Affaire Jean Pormanove : le procès des streamers Naruto et Safine s’est ouvert à Nice

Près d’un an après la mort de Jean Pormanove, les streamers Naruto et Safine comparaissent ce lundi 6 juillet devant le tribunal correctionnel de Nice. Le procès porte sur des faits de violences, d’abus de faiblesse et de diffusion d’images violentes commis lors de directs sur la plateforme Kick. Le décès de Jean Pormanove ne fait pas partie des faits jugés.

Le procès des streamers Naruto et Safine s’est ouvert ce lundi 6 juillet à 13h30 devant le tribunal correctionnel de Nice. Owen Cenazandotti, 27 ans, connu sous le pseudonyme Naruto, et Safine Hamadi, 24 ans, comparaissent pour des violences en réunion, un abus de faiblesse, la diffusion d’images violentes ainsi que des faits de provocation à la haine ou à la violence.

Jean Pormanove, de son vrai nom Raphaël Graven, est décédé en août 2025 après douze jours de direct diffusant des violences et des humiliations. L’autopsie ayant conclu à l’absence d’intervention d’un tiers, le décès ne figure pas parmi les faits examinés par le tribunal.
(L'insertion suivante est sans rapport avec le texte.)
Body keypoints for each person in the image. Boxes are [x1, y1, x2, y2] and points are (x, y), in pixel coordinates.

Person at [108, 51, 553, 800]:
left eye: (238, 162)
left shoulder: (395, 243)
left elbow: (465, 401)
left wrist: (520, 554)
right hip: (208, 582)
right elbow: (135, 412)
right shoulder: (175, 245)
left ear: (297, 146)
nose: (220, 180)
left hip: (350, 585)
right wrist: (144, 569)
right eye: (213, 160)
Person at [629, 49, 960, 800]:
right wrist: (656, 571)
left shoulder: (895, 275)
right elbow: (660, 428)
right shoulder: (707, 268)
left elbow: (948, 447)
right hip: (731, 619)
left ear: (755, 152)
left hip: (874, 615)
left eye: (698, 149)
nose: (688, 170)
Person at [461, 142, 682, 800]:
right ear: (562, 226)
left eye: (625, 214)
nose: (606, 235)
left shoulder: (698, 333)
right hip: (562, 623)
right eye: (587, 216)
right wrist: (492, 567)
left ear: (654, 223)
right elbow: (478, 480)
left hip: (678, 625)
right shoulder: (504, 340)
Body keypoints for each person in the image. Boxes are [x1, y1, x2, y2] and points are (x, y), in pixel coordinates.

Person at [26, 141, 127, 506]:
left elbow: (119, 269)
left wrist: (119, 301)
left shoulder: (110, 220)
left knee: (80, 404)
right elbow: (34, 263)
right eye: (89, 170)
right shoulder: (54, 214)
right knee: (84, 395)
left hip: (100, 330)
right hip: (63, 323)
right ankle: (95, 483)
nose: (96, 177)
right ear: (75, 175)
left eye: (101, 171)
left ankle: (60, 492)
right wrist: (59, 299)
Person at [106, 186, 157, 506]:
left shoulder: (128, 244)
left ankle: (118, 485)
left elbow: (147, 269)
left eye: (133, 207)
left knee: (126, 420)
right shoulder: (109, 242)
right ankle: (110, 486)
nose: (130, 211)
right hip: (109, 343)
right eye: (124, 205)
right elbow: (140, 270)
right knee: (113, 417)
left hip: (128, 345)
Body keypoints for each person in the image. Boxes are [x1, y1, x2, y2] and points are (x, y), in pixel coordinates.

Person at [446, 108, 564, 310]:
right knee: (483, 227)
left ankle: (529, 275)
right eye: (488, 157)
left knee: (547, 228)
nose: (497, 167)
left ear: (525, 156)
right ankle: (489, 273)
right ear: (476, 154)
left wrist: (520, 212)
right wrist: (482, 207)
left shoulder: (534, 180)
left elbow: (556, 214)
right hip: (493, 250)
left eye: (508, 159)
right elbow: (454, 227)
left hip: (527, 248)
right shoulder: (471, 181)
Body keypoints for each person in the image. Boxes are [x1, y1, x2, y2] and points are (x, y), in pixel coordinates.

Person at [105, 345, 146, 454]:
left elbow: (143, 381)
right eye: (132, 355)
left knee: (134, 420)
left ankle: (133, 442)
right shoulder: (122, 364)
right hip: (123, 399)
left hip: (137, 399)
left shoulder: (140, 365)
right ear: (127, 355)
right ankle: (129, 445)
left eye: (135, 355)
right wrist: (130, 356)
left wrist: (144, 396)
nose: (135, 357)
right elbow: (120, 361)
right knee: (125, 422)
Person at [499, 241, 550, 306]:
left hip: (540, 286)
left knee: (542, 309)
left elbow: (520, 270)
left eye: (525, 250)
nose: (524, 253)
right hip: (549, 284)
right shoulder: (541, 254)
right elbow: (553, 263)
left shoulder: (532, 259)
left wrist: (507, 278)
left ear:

« La mort de Jean Pormanove n’est pas le sujet de ce procès », rappelle Tom Michel, avocat de Safine Hamadi, dans les colonnes de Libération. L’avocat annonce un plaidoyer fondé sur un mea culpa, son client souhaitant « retrouver sa place dans la société. »
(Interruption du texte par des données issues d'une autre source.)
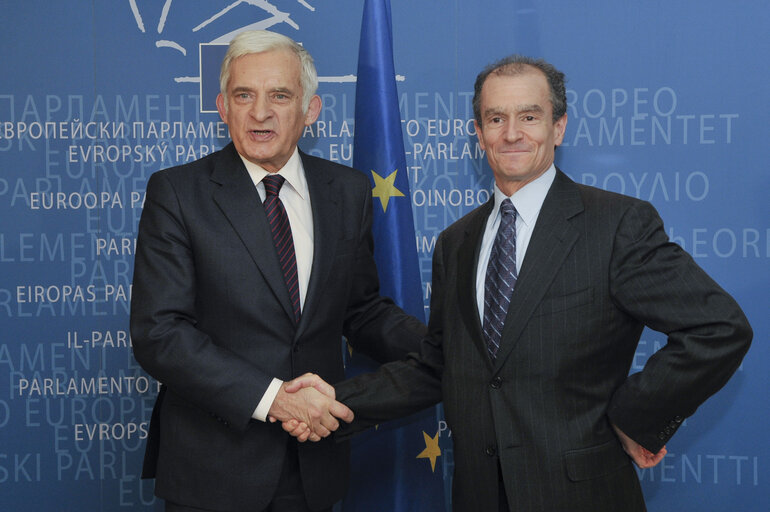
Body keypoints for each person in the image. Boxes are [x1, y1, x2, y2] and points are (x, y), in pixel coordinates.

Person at [283, 55, 753, 511]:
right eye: (495, 119)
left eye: (529, 116)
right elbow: (438, 367)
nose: (511, 134)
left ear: (559, 126)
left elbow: (718, 328)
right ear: (478, 133)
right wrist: (335, 402)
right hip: (480, 495)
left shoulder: (616, 225)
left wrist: (633, 418)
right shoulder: (456, 242)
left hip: (582, 497)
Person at [129, 30, 425, 512]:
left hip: (315, 466)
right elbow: (159, 332)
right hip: (215, 471)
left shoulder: (346, 191)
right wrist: (275, 399)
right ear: (223, 106)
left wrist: (444, 349)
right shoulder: (178, 193)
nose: (259, 112)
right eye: (244, 95)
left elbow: (362, 310)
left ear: (311, 110)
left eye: (279, 96)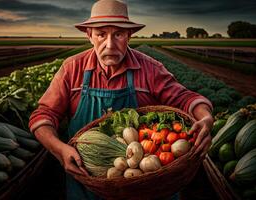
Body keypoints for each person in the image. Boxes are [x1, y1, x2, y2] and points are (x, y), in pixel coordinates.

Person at [29, 0, 214, 199]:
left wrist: (205, 117)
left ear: (129, 36)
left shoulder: (150, 69)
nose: (110, 44)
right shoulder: (72, 69)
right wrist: (60, 150)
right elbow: (43, 116)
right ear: (89, 35)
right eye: (101, 34)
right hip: (88, 182)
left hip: (144, 182)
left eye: (118, 34)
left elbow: (185, 98)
Les deux prévenus étaient présents à l’audience. Plusieurs dizaines de proches ont également assisté aux débats.

Une enquête née après la diffusion de vidéos sur Kick

L’enquête a débuté à la fin de l’année 2024 après des révélations de Mediapart sur des directs réalisés depuis un local situé à Contes, près de Nice, sur la plateforme Kick. Les investigations portent sur des séquences montrant Raphaël Graven insulté, frappé, tiré par les cheveux, menacé ou encore visé par des projectiles de paintball sans protection. La chaîne comptait près de 200 000 abonnés.

Stéphane G., surnommé Coudoux, apparaît également dans plusieurs vidéos. Une autre séquence montre un mineur projeté sur Raphaël Graven lors d’un combat de catch. Les deux personnes figurent parmi les victimes citées dans la procédure.

Placés en garde à vue en janvier 2025, Naruto et Safine avaient expliqué que les violences étaient mises en scène afin d’attirer des spectateurs et de générer des revenus. Les personnes apparaissant dans les vidéos avaient alors tenu le même discours. Les deux streamers avaient été remis en liberté.

Selon le parquet de Nice, les diffusions ont généré d’importantes recettes. Raphaël Graven a perçu près de 140 000 euros entre 2021 et 2025. Owen Cenazandotti a reçu près de 460 000 euros entre 2022 et 2025. Safine Hamadi a touché plus de 200 000 euros entre 2021 et 2025.

Après la mort de Jean Pormanove, des proches des deux streamers ont affirmé que Raphaël Graven vivait « sa meilleure vie » auprès de ceux que l’ancien militaire appelait ses « petits frères. » Un ancien ami a, de son côté, décrit auprès de l’AFP un homme « crédule », estimant que Raphaël Graven se faisait « manipuler. »

Parallèlement à la procédure niçoise, une enquête se poursuit à Paris afin de déterminer le rôle de la plateforme Kick dans la rémunération des streamers et les mesures prises face aux contenus diffusés. Des mandats d’arrêt ont été requis contre les dirigeants de la plateforme australienne afin de permettre leur audition.

Après le bannissement de la chaîne « Lokal » par Kick, Gwen Cenazandotti, frère de Naruto, a relancé des directs depuis le même local sur Twitch. De nouveaux extraits diffusés par Mediapart montrent des échanges d’insultes. Des coups et des rires sont également audibles hors champ. Le parquet de Nice a ouvert une nouvelle enquête. Le matériel informatique a été saisi et le local placé sous scellés.